Dataset entries:
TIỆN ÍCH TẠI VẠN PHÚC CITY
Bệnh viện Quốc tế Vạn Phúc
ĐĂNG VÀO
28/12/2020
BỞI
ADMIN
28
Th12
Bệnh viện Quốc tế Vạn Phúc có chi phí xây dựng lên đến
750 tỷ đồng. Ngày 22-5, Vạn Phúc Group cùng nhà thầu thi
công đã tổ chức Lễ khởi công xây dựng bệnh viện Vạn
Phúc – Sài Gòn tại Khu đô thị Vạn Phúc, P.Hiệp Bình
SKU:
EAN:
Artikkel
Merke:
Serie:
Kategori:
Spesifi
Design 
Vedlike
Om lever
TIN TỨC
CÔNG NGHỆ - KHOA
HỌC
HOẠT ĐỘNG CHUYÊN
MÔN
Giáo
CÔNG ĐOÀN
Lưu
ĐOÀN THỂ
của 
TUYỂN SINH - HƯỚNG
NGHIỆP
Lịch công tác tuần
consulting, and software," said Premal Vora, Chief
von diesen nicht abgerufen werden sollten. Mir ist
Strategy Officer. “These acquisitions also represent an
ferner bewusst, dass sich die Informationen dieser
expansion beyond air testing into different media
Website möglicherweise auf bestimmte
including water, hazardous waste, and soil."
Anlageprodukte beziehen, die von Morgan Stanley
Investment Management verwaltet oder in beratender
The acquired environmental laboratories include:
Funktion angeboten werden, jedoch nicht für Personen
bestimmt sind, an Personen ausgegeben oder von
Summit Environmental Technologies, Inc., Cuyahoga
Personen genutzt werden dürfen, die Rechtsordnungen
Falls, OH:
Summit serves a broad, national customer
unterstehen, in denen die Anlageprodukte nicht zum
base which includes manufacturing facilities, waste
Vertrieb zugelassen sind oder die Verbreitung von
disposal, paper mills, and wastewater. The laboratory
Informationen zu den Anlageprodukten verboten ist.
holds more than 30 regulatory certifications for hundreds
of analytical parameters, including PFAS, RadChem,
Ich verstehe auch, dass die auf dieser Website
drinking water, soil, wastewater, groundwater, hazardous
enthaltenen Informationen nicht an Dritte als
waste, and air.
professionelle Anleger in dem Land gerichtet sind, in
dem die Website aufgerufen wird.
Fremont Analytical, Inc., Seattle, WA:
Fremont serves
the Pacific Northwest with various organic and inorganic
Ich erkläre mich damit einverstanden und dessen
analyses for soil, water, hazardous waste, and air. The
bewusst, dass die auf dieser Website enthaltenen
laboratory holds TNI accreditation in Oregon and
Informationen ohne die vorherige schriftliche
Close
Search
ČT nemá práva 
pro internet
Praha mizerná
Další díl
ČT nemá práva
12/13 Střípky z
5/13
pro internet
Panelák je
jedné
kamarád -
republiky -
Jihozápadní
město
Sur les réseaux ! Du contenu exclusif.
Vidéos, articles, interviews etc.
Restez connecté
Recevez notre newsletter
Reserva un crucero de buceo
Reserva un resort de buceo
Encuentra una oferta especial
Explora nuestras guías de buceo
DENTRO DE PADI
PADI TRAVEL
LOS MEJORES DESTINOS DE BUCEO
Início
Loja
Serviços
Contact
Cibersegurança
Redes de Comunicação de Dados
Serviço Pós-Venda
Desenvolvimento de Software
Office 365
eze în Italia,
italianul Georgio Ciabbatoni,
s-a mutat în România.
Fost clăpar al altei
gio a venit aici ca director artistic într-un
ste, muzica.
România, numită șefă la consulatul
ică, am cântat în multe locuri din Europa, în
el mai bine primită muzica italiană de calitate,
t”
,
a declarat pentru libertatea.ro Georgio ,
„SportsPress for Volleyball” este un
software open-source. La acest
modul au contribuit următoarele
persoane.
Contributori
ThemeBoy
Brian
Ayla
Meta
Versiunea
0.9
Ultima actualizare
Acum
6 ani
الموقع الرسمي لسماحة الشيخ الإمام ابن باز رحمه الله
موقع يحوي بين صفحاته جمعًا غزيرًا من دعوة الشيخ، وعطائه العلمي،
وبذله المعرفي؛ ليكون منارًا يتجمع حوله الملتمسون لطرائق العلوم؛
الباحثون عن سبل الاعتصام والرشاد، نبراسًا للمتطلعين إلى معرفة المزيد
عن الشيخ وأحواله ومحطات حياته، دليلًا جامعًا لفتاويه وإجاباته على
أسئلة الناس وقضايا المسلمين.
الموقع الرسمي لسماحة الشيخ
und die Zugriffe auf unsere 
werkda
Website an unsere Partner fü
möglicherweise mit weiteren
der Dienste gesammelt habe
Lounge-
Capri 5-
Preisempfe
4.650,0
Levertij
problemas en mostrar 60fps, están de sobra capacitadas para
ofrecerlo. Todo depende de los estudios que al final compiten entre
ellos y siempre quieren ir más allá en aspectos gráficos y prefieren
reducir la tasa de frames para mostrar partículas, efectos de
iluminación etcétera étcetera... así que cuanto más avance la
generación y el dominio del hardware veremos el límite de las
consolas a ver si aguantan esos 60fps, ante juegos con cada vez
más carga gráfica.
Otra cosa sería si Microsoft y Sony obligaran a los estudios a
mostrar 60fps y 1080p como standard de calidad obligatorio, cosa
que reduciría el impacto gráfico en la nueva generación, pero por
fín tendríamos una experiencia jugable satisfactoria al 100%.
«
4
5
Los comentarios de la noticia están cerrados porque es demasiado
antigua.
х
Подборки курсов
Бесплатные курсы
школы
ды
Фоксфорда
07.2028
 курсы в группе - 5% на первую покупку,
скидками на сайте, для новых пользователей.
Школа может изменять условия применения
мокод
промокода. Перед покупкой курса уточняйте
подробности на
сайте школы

What to produce:
Using the material above, report each line where "viện" occurs.

Solved exercise:
Bệnh viện Quốc tế Vạn Phúc
Bệnh viện Quốc tế Vạn Phúc có chi phí xây dựng lên đến
công đã tổ chức Lễ khởi công xây dựng bệnh viện Vạn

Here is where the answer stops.